TASK BRIEF: Find all the lines in the entries below that hold the word "Large" and copy them.

MATERIAL FOR THIS EXERCISE:
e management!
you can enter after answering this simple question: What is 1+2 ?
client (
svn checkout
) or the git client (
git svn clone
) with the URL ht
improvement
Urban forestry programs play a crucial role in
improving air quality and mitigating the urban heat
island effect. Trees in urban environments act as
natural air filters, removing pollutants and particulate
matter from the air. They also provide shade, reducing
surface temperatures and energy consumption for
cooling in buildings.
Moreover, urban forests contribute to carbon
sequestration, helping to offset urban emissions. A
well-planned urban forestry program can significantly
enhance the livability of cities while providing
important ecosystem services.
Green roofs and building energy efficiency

==

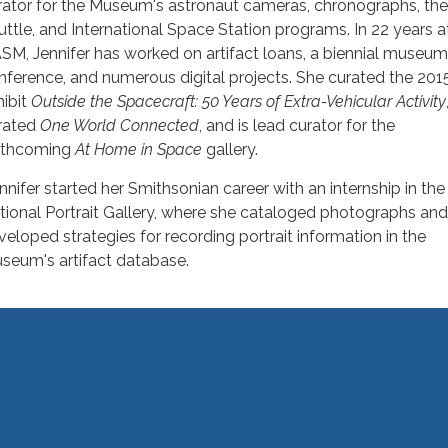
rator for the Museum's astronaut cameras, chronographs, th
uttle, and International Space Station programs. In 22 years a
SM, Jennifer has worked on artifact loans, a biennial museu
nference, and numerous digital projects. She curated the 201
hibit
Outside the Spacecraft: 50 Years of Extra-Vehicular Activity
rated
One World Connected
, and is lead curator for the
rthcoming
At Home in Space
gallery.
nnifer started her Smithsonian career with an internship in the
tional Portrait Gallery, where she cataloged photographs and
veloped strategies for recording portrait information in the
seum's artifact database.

...

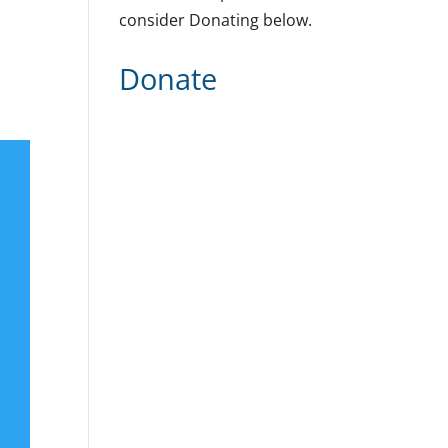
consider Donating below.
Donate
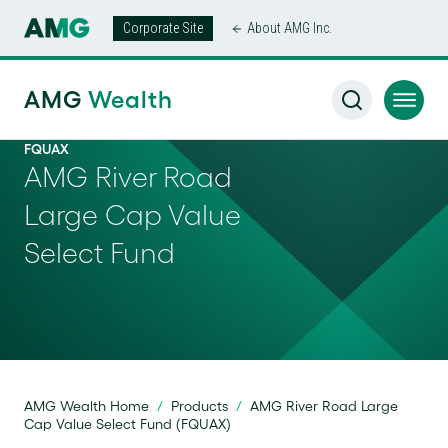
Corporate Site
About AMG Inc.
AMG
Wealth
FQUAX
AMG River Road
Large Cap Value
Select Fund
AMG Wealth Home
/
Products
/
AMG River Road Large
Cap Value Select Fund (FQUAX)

PROBLEM SOLUTION:
Large Cap Value
AMG River Road Large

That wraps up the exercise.